I frequently look at job listings to see the kind of positions currently available. I recently saw a few that listed a cut-off date for accepting applications. If job seekers see a listing a few days after the “apply by” date in the ad, should they still send in an application? And if so, should they address the date of application in their cover letter?
While the success of a “past due” application will depend on the policy of the company listing the job, it can’t hurt to apply, according to Shelley Piedmont, a career coach, resume writer and LinkedIn profile optimizer.

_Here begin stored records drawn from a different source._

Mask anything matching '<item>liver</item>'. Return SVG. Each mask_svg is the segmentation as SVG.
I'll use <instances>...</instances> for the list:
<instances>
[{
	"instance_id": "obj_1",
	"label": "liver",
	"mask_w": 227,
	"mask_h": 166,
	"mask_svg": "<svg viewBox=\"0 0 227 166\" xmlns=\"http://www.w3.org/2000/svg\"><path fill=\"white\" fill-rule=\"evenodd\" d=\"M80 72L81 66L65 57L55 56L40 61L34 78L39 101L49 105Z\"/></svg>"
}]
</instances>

“For some organizations, especially governmental entities, the deadline for applying for a job may be a hard one due to the rules and regulations they have around employment. For others, it may be more a soft deadline,” Piedmont says. “If the job posting is still up, so you are still able to apply, you might as well try to see if your application will be accepted. For some organizations, as long as it is the next day or a few days later, they may allow you to be included in the applicant pool.”
If you know someone inside the company, let them know you’re interested in the job, Piedmont adds.
“You should reach out and ask if they will contact the hiring team to see if your application will be accepted,” she advises. “Make sure to send your resume to your contact so it can be given to the hiring team directly. If you appear well-qualified for the role, the hiring team may allow an exception if it is a hard deadline.”
And as Brie Reynolds, FlexJobs’ career development manager, noted in a blog post last fall, “Even if you’re too late for this job, submitting an excellent cover letter and well-edited resume that matches the position allows you to make a great first impression for potential future openings, or in case this job becomes available again shortly or in the future.”
Jagoda Wieczorek, manager of HR at ResumeLab, has a slightly different take on the topic. He says unless the job was posted for only a short time, it isn’t worth the time it would take to apply.
“If a company lists a cut-off date, odds are high they’re doing it on purpose knowing that they’ll be inundated with applications,” Wieczorek says. “Your time is much better spent setting up strategic notifications and alerts so that you’re one of the first to know when a role opens up at a company of your dreams.”
If you do decide to send your resume past the deadline, don’t mention that it’s late, says Ron Auerbach, resume writer, career coach, and educator and author of “Think Like an Interviewer: Your Job Hunting Guide to Success.”
“I would not recommend saying anything in your cover letter about it because it will draw even more attention to your having missed their established deadline,” Auerbach says. “Instead, keep the focus on the value you bring!”